WHAT DRIVES FAULT SYSTEM REORGANIZATION?

Laboratory and numerical experiments representing deformation over many earthquake cycles demonstrate that fault evolution includes episodes of fault reorganization that optimize work on the fault system. Consequently, the efficiencies of fault systems do not increase monotonically through their evolution and slip rates and seismic moment rates are not constant. New fault configurations can optimize the external work required to accommodate deformation, suggesting that changes in system efficiency can drive fault reorganization. Laboratory evidence and numerical results show that fault reorganization within accretion, strike-slip and oblique convergent systems is associated with increasing efficiency due to increased fault slip (frictional work and seismic energy) and commensurate decreased off-fault deformation (internal work and work against gravity).

Between episodes of fault reorganization, fault systems may become less efficient as they produce increasing off fault deformation. For example, laboratory and numerical experiments show that the interference and interaction between different fault segments may increase local internal work of a fault system. This accumulation of work triggers fault reorganization as stored work provides the energy required to grow new faults that reorganize the system to a more efficient configuration.

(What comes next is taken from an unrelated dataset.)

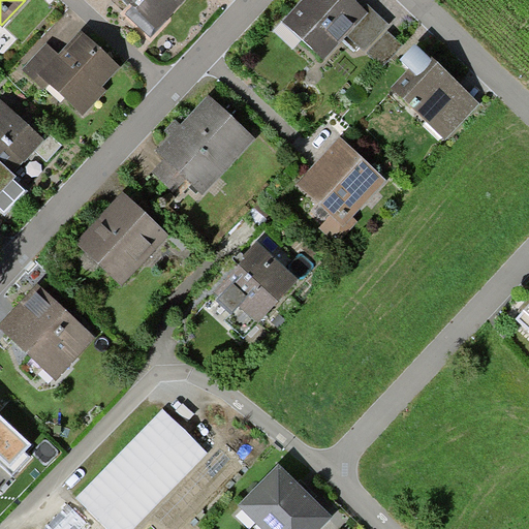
[(126,0),(158,30),(186,0),(126,0)]
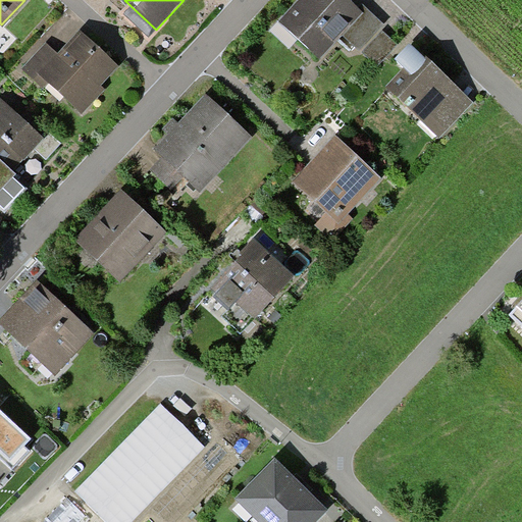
[(383,31),(387,25),(362,4),(359,7),(354,3),(350,0),(300,0),(280,23),(320,58),(343,34),(364,52),(383,31)]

The results of laboratory and numerical experiments reveal that we should expect crustal fault systems to reorganize following periods of increasing inefficiency, even in the absence of changes to the tectonic regime. In other words, fault reorganization doesn’t require a change in tectonic loading. The time frame of fault reorganization depends on fault system configuration, strain rate and processes that relax stresses within the crust. For example, stress relaxation may keep pace with stress accumulation, which would limit the increase in the internal work and gravitational work so that irregularities can persist along active fault systems without reorganization of the fault system. Consequently, steady state behavior, for example with constant fault slip rates, may arise either in systems with high degree of stress-relaxation or occur only within the intervals between episodes of fault reorganization.